Wednesday, April 26, 2006

Granholm: Work together to reduce abortion numbers
Nice to see the Guv take a strong stand on choice. It would be so easy to run away from emotionally charged issues like this- but here she is, out in front, fighting to protect women's rights.

Michigan residents need to work together to reduce abortions rather than battling over whether to outlaw them, Gov. Jennifer Granholm told abortion-rights supporters and anti-abortion protesters at a Capitol rally Tuesday.

Granholm said the ideal number of abortions is zero and that education and access to birth control can help. But she said she'll continue to support women's decisions to make choices for themselves.

"We want to be the state where the battle is won to reduce unintended pregnancies," Granholm told cheering supporters.

"We want to be the state where the battle is won for policies that make abortion safe, legal and rare."

About 250 people gathered at the Capitol for the Michigan March for Choice. Perhaps 50 in the crowd were opponents of abortion, many of them members of a Students for Life group.

Granholm's speech was her first to an abortion-rights rally since she became governor in 2003, although she has attended events by the abortion-rights fundraising group EMILY's List.

Spokeswoman Liz Boyd said the governor hasn't been invited to many such events, but she said the issue has become elevated with recent appointments to the U.S. Supreme Court that have fueled speculation that the Roe v. Wade decision legalizing abortion might be overturned.

The state recently received a federal waiver to use Medicaid money to provide family planning services for about 200,000 women without insurance. The state also has a "Talk Early, Talk Often" program designed to help parents teach their children about sex and pregnancy prevention.

Granholm also called for passage of so-called contraception legislation equity.

"Insurance companies should not cover Viagra if they don't cover the Pill, too," she said.

The Lansing State Journal also provided this fact- More than 26,000 induced abortions were reported in Michigan in 2004, the most recently available statistics. That's down 11 percent from 2003 and 46 percent since the peak year of 1987.

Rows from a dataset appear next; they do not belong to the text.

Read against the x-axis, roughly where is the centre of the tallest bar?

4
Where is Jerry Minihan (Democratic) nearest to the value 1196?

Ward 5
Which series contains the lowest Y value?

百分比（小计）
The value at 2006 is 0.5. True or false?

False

Good to see the numbers dropping- and the common sense answer to keep those numbers dropping is access to (cheap) contraception and education.

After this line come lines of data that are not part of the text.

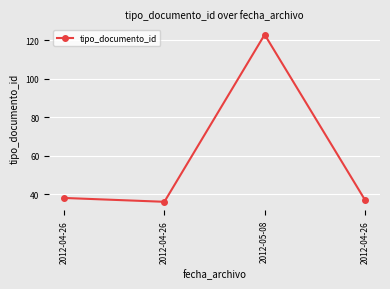

What is the change in value from 2012-05-08 to 2012-04-26?

-86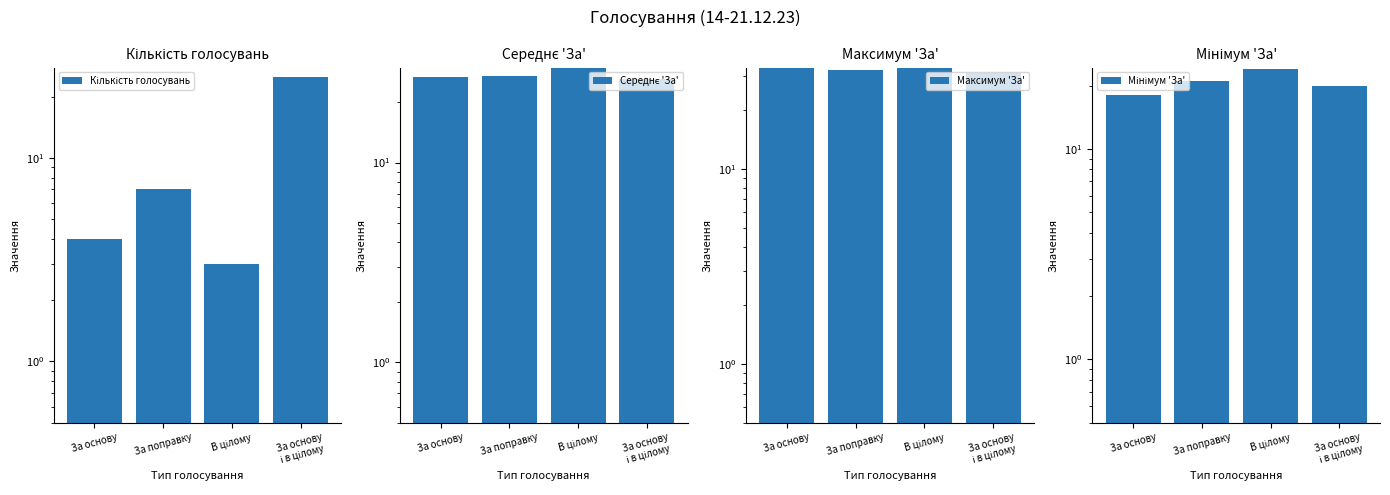

What is the total value across all series at За поправку?

87.1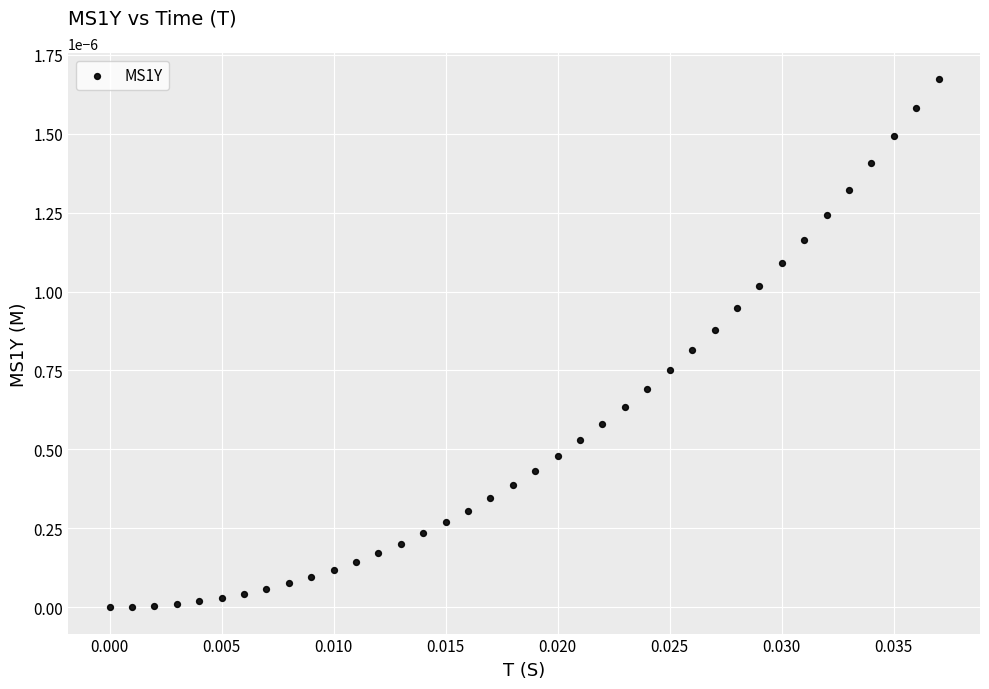

How many points are shown in the scatter plot?

38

One disturbing sidenote: In the Detroit News story on this rally, the very last sentence of the article contained this-

The state House on Wednesday could vote on separate legislation that would let insurers and HMOs refuse to provide a health care benefit based on ethical, moral or religious grounds.

I had heard about this before, but didn't realize that the legislation was up for a vote here.

Do we really want to give insurance companies, who already fight claims tooth and nail, more power to deny services?

More to come later on this, I'm sure.